Objectives: Learn how to use MapReduce with Hive offered as a cloud service. We will use Amazon Elastic MapReduce(EMR) on the Amazon Web Service(AWS) cloud. In this assignment, we will set up a Hadoop cluster using EMR, ingest data, and run some queries.
Assignment tools: Elastic Map-Reduce on Amazon Web Services. Unlike Redshift, Amazon EMR is supported in AWS Educate. For this assignment, deploy an EMR cluster in the AWS Educate classroom environment.
IMPORTANT: Use m4.large instances for this homework. Remember to terminate the cluster after you are done to prevent being charged for the cluster.
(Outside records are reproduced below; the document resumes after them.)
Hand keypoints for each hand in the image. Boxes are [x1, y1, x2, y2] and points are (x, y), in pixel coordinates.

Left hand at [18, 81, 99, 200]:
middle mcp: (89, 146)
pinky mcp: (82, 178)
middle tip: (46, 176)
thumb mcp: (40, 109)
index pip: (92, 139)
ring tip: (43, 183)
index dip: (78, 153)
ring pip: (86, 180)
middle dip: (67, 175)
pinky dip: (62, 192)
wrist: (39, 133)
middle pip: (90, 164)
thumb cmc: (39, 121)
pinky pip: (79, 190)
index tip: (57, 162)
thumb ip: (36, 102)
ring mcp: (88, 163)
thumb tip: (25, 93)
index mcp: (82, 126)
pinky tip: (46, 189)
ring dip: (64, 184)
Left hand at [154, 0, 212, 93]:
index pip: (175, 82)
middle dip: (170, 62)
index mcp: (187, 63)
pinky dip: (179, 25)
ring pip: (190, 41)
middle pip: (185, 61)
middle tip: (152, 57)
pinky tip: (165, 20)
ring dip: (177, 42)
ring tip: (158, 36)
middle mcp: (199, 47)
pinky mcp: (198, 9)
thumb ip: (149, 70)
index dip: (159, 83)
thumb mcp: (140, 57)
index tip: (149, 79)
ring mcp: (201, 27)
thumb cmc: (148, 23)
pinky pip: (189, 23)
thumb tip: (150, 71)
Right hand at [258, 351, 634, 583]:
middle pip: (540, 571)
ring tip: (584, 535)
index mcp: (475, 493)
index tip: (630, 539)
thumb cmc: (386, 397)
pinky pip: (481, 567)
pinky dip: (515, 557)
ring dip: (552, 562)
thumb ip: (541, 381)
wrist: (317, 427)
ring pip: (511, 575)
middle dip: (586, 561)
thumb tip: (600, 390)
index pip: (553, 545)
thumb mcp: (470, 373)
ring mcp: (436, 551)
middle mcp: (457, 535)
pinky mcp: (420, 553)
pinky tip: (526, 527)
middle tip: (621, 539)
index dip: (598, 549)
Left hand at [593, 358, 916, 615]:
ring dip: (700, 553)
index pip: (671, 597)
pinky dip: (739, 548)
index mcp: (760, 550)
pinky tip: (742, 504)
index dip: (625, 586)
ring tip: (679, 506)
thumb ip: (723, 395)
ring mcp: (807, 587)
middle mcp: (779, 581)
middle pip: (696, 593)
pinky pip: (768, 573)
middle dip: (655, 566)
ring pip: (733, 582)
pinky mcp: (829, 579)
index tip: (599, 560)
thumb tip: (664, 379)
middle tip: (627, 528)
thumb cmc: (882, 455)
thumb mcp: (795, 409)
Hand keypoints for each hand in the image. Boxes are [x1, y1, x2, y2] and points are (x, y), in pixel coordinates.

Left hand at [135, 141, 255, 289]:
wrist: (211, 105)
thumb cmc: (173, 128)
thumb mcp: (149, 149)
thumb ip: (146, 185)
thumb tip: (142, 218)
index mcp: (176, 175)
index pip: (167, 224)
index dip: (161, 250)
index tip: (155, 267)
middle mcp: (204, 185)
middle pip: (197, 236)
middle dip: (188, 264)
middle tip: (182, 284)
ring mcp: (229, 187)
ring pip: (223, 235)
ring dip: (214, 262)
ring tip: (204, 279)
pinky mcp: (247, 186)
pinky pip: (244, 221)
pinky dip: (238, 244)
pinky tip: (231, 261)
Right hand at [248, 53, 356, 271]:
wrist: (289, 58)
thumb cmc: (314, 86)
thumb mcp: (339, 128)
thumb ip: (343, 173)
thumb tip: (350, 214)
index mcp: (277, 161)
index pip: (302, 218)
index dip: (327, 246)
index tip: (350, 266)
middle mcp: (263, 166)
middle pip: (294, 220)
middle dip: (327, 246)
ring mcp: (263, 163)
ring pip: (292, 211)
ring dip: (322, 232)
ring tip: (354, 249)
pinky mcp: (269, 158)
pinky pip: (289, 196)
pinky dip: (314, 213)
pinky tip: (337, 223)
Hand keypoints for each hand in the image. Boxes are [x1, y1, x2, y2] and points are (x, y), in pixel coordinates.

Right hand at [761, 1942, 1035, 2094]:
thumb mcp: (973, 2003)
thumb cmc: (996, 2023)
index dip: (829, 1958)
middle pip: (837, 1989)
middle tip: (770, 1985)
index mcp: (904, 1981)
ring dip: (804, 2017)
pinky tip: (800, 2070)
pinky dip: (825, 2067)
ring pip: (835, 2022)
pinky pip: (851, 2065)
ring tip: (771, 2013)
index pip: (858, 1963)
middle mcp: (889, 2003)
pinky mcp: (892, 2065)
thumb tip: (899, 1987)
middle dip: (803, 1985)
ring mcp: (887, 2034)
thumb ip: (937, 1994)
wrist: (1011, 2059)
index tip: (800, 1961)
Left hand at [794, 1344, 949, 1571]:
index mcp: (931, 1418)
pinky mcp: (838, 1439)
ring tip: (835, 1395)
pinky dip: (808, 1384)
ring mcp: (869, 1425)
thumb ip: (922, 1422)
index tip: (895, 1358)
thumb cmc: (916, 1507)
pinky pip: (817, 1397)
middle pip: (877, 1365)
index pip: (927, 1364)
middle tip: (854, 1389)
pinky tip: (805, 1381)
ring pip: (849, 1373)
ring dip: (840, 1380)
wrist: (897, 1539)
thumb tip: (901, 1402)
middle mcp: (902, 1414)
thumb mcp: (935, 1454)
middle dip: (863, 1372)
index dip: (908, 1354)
What to turn in: You will turn in SQL for the queries, run time for each query, number of rows returned and first two rows from the result set (or all rows if a query returns fewer than 2 rows). Submit everything as a single pdf or docx file.
How to submit the assignment: In your gitlab repository, you should see a directory called hw2. Put your report in that directory. Remember to git add, git commit, and git push. You can add your report early and keep updating it and pushing it as you do more work. We will collect the final version after the deadline passes. If you need extra time on an assignment, let us know. This is a graduate course, so we are reasonably flexible with deadlines but please do not overuse this flexibility. Use extra time only when you truly need it.
Getting started with Amazon EMR is covered in Section 3. Follow the instructions in Section 3 to deploy a one master, two core node EMR cluster with emr-5.17.0. As in Homework 1, ingest the data and run queries.